Avec cette loi, l'Espagne, confrontée comme la France à une baisse de la consommation de vin et au vieillissement des consommateurs réguliers, compte bien redresser sa consommation nationale et proposer à l'export des vins de meilleure qualité. Dès l'automne 2002, le gouvernement avait montré sa détermination à réagir avant que les parts de marché des vins espagnols à l'étranger ne soient trop attaquées.  "Nos véritables concurrents sont le Chili, l'Argentine, l'Australie ou la Nouvelle-Zélande : pour lutter il faut que nous disposions des mêmes armes, c'est-à-dire d'une législation souple, plus moderne et agressive", soulignait ainsi Miguel Arias Canete, le ministre espagnol de l'Agriculture en novembre 2002.

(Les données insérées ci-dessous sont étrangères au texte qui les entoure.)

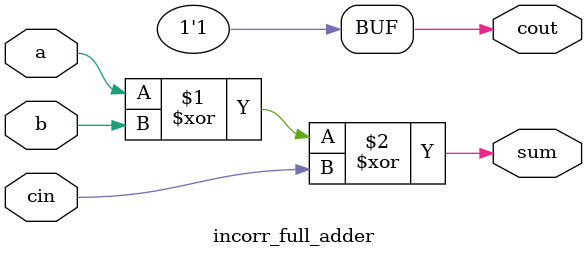
<source format=v>
module incorr_full_adder(a,b,cin,sum,cout);
input a,b,cin;
output sum,cout;
assign sum = a^b^cin;
assign cout = a&b|1'b1; 
// initial begin
//     $display("The incorrect adder with and1 and or1 having out/1 and in2/1");
// end   
endmodule
</source>
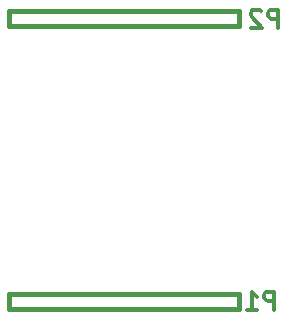
<source format=gbo>
G04 (created by PCBNEW-RS274X (2011-aug-04)-testing) date Tue 12 Feb 2013 10:47:46 AM PST*
G01*
G70*
G90*
%MOIN*%
G04 Gerber Fmt 3.4, Leading zero omitted, Abs format*
%FSLAX34Y34*%
G04 APERTURE LIST*
%ADD10C,0.006000*%
%ADD11C,0.015000*%
%ADD12C,0.012000*%
G04 APERTURE END LIST*
G54D10*
G54D11*
X22449Y-21625D02*
X22449Y-21825D01*
X22449Y-21825D02*
X30049Y-21825D01*
X30049Y-21825D02*
X30099Y-21825D01*
X30099Y-21825D02*
X30099Y-21325D01*
X30099Y-21325D02*
X22449Y-21325D01*
X22449Y-21325D02*
X22449Y-21575D01*
X22449Y-21575D02*
X22449Y-21725D01*
X22449Y-31074D02*
X22449Y-31274D01*
X22449Y-31274D02*
X30049Y-31274D01*
X30049Y-31274D02*
X30099Y-31274D01*
X30099Y-31274D02*
X30099Y-30774D01*
X30099Y-30774D02*
X22449Y-30774D01*
X22449Y-30774D02*
X22449Y-31024D01*
X22449Y-31024D02*
X22449Y-31174D01*
G54D12*
X31417Y-21893D02*
X31417Y-21293D01*
X31189Y-21293D01*
X31131Y-21321D01*
X31103Y-21350D01*
X31074Y-21407D01*
X31074Y-21493D01*
X31103Y-21550D01*
X31131Y-21579D01*
X31189Y-21607D01*
X31417Y-21607D01*
X30846Y-21350D02*
X30817Y-21321D01*
X30760Y-21293D01*
X30617Y-21293D01*
X30560Y-21321D01*
X30531Y-21350D01*
X30503Y-21407D01*
X30503Y-21464D01*
X30531Y-21550D01*
X30874Y-21893D01*
X30503Y-21893D01*
X31292Y-31293D02*
X31292Y-30693D01*
X31064Y-30693D01*
X31006Y-30721D01*
X30978Y-30750D01*
X30949Y-30807D01*
X30949Y-30893D01*
X30978Y-30950D01*
X31006Y-30979D01*
X31064Y-31007D01*
X31292Y-31007D01*
X30378Y-31293D02*
X30721Y-31293D01*
X30549Y-31293D02*
X30549Y-30693D01*
X30606Y-30779D01*
X30664Y-30836D01*
X30721Y-30864D01*
M02*

</source>
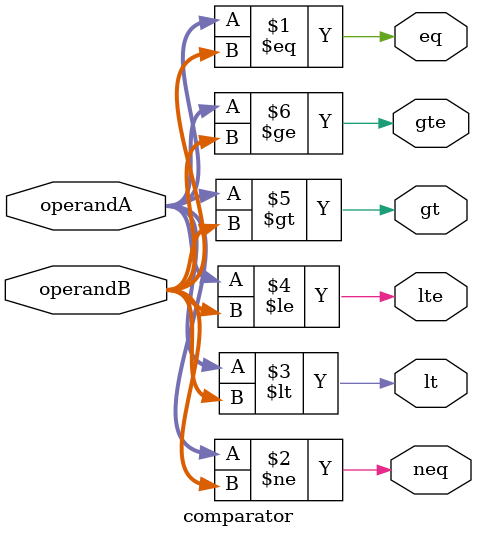
<source format=sv>
module comparator #(parameter N=32) (input logic [N-1:0] operandA, operandB,
											 output logic eq, neq, lt, lte, gt, gte);
											 
		assign eq = (operandA == operandB);
		assign neq = (operandA != operandB);
		assign lt = (operandA < operandB);
		assign lte = (operandA <= operandB);
		assign gt = (operandA > operandB);
		assign gte = (operandA >= operandB);
		
endmodule

</source>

Les professionnels vitivinicoles espagnols ne sont toutefois pas totalement satisfaits de la politique du gouvernement sortant en matière de vin. Car tout en élaborant une loi sur la vigne et le vin présentant le vin comme un aliment traditionnel et naturel, l'équipe de José Maria Aznar a fait voter en 2002 la loi "anti-botellon", interdisant de consommer de l'alcool dans la rue. Les botellon, littéralement grande bouteille, désignaient en Espagne des rassemblements très populaires de jeunes qui chaque week-end buvaient ensemble de nombreux verres d'alcool dans les rues et sur les places publiques et ce, jusqu'au bout de la nuit. Des réunions très arrosées qui laissaient derrière elles des monceaux de détritus quand elles ne donnaient pas aussi lieu à des rixes. La loi "anti-botellon" a été très critiquée par les professionnels du vin espagnols : l'une des boissons phares de ces beuveries étant le calimocho, un mélange de vin de table et de coca-cola… Les représentants de la filière vin souhaitaient en effet que dans cette loi surnommée loi sèche, comme dans la loi sur la vigne et le vin, le vin soit distingué des spiritueux.